Problem to solve:
From the data below, copy exactly the lines that lie between the one holding "579 265 22.06" and the one holding "21 112 3.04", including both, and nothing more.

BEGIN Stored data

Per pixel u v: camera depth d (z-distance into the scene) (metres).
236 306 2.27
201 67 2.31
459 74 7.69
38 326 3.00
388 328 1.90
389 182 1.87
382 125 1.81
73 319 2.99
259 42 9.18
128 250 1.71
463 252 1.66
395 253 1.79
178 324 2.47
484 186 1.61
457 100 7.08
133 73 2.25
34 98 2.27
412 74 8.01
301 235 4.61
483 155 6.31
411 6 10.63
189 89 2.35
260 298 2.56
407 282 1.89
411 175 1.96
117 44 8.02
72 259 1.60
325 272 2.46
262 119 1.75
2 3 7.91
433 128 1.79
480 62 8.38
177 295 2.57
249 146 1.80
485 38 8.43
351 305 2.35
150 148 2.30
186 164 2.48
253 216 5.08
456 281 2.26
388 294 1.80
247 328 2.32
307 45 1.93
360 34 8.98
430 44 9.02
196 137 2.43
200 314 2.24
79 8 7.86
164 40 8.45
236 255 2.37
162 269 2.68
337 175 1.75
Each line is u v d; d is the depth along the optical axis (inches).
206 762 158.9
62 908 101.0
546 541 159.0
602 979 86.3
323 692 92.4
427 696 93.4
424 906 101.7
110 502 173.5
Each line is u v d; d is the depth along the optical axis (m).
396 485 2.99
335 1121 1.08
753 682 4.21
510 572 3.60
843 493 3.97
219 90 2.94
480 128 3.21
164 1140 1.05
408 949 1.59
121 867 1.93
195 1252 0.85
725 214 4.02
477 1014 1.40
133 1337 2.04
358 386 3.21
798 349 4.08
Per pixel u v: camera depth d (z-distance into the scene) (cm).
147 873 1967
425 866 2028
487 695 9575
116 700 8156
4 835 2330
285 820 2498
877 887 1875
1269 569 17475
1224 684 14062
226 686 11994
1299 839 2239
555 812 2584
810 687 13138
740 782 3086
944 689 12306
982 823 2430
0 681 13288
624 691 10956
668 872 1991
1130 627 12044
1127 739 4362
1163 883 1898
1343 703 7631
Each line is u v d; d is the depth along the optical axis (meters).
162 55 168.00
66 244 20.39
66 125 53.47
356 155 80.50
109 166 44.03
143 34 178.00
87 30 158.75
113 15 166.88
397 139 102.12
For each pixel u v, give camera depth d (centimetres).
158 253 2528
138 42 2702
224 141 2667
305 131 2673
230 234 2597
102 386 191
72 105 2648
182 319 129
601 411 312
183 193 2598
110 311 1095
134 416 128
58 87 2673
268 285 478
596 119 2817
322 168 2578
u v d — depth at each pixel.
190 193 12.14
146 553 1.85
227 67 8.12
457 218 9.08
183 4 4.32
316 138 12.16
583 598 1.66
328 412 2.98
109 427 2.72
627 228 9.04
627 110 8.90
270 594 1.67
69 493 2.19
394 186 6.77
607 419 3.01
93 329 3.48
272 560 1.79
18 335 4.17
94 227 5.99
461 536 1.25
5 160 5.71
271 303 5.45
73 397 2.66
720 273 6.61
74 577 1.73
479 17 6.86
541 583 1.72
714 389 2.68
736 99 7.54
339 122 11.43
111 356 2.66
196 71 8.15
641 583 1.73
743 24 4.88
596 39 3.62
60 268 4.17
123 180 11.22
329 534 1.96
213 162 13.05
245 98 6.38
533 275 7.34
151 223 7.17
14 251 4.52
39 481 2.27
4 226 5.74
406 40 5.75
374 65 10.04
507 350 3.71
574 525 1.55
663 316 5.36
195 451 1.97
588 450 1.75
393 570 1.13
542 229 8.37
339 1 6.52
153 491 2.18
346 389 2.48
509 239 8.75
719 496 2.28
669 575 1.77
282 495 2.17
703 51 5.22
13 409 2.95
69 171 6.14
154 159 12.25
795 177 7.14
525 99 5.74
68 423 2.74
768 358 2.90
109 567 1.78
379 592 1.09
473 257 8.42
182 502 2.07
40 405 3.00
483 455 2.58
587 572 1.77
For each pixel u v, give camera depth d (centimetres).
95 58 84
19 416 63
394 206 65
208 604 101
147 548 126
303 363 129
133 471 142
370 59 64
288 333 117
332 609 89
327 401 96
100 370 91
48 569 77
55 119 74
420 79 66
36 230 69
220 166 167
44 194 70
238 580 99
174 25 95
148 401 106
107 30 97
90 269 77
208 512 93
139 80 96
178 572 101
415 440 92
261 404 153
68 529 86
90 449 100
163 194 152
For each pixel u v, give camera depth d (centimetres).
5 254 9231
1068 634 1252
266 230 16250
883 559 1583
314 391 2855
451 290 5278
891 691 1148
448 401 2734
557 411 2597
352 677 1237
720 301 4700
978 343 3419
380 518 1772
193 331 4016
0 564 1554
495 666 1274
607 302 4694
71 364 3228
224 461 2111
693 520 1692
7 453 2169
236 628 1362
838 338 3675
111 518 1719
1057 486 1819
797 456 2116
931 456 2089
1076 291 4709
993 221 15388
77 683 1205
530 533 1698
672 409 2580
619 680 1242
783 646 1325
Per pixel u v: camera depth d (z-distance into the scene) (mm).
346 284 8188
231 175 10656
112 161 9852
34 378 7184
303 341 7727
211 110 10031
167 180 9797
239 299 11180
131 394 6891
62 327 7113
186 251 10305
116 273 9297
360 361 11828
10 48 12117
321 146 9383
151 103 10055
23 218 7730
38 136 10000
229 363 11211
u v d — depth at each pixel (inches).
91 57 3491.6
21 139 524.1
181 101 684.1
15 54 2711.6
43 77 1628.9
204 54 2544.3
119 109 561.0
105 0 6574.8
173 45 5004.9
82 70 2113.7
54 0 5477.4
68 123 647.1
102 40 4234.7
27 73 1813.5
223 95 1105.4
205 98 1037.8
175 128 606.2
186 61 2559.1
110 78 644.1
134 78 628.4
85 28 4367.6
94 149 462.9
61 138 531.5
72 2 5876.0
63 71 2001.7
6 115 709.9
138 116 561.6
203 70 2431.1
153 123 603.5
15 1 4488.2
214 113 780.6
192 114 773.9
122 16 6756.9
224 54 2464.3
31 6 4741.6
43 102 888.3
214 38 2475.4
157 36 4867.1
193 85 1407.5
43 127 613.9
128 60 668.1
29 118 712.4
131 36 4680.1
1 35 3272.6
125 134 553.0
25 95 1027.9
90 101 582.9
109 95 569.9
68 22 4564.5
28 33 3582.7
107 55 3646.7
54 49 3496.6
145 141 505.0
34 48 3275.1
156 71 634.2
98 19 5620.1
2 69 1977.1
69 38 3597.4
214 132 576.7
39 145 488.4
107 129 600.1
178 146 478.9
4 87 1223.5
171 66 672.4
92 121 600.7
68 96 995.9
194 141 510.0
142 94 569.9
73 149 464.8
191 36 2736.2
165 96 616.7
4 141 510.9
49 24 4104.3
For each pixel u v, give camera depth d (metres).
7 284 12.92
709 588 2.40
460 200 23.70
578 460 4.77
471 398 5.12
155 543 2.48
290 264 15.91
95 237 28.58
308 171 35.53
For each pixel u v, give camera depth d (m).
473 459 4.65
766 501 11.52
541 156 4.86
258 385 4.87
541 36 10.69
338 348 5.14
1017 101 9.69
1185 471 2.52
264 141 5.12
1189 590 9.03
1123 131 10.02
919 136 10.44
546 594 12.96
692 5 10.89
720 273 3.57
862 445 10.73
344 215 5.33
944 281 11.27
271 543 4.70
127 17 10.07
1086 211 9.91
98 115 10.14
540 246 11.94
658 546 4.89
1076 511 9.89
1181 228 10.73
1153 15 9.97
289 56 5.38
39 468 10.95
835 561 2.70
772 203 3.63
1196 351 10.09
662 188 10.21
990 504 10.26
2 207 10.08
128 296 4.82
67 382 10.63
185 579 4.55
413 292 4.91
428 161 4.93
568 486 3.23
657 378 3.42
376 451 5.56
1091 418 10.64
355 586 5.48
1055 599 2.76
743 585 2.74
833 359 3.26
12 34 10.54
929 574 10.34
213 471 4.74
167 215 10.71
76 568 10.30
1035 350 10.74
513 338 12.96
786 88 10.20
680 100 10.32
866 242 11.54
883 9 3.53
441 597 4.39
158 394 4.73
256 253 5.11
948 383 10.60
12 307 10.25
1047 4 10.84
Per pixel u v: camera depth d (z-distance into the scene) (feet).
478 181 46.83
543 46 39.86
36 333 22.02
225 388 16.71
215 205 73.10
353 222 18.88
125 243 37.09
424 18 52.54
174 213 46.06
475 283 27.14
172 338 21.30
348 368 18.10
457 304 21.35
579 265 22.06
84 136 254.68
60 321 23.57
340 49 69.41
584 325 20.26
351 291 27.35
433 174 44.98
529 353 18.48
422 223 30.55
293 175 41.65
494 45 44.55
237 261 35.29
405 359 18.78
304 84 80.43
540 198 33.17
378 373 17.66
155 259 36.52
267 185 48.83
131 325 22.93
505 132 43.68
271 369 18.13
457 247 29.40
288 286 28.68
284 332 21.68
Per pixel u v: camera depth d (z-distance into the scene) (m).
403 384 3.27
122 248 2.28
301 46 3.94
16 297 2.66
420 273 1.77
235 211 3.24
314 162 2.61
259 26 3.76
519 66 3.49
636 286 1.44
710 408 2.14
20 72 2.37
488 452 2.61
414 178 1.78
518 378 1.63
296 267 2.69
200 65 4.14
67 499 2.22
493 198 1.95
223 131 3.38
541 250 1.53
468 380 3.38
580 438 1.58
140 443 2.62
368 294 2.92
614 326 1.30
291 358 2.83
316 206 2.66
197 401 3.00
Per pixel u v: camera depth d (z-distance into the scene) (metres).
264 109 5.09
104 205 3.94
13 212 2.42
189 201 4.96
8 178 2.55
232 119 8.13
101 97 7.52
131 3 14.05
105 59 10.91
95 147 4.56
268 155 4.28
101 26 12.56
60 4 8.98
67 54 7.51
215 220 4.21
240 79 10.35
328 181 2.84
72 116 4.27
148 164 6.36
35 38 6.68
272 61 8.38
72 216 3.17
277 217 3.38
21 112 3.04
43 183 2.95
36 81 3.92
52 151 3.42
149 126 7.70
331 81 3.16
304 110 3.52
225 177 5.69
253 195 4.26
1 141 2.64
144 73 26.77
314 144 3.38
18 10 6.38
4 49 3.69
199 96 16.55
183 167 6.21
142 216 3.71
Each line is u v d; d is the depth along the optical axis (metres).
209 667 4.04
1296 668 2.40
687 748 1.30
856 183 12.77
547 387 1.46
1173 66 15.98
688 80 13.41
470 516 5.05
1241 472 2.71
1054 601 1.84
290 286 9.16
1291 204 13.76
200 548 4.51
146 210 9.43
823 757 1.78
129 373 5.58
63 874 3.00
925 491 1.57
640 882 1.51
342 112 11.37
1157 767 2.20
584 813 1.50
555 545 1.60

END Stored data

Answer:
579 265 22.06
84 136 254.68
60 321 23.57
340 49 69.41
584 325 20.26
351 291 27.35
433 174 44.98
529 353 18.48
422 223 30.55
293 175 41.65
494 45 44.55
237 261 35.29
405 359 18.78
304 84 80.43
540 198 33.17
378 373 17.66
155 259 36.52
267 185 48.83
131 325 22.93
505 132 43.68
271 369 18.13
457 247 29.40
288 286 28.68
284 332 21.68
Per pixel u v: camera depth d (z-distance into the scene) (m).
403 384 3.27
122 248 2.28
301 46 3.94
16 297 2.66
420 273 1.77
235 211 3.24
314 162 2.61
259 26 3.76
519 66 3.49
636 286 1.44
710 408 2.14
20 72 2.37
488 452 2.61
414 178 1.78
518 378 1.63
296 267 2.69
200 65 4.14
67 499 2.22
493 198 1.95
223 131 3.38
541 250 1.53
468 380 3.38
580 438 1.58
140 443 2.62
368 294 2.92
614 326 1.30
291 358 2.83
316 206 2.66
197 401 3.00
Per pixel u v: camera depth d (z-distance into the scene) (metres).
264 109 5.09
104 205 3.94
13 212 2.42
189 201 4.96
8 178 2.55
232 119 8.13
101 97 7.52
131 3 14.05
105 59 10.91
95 147 4.56
268 155 4.28
101 26 12.56
60 4 8.98
67 54 7.51
215 220 4.21
240 79 10.35
328 181 2.84
72 116 4.27
148 164 6.36
35 38 6.68
272 61 8.38
72 216 3.17
277 217 3.38
21 112 3.04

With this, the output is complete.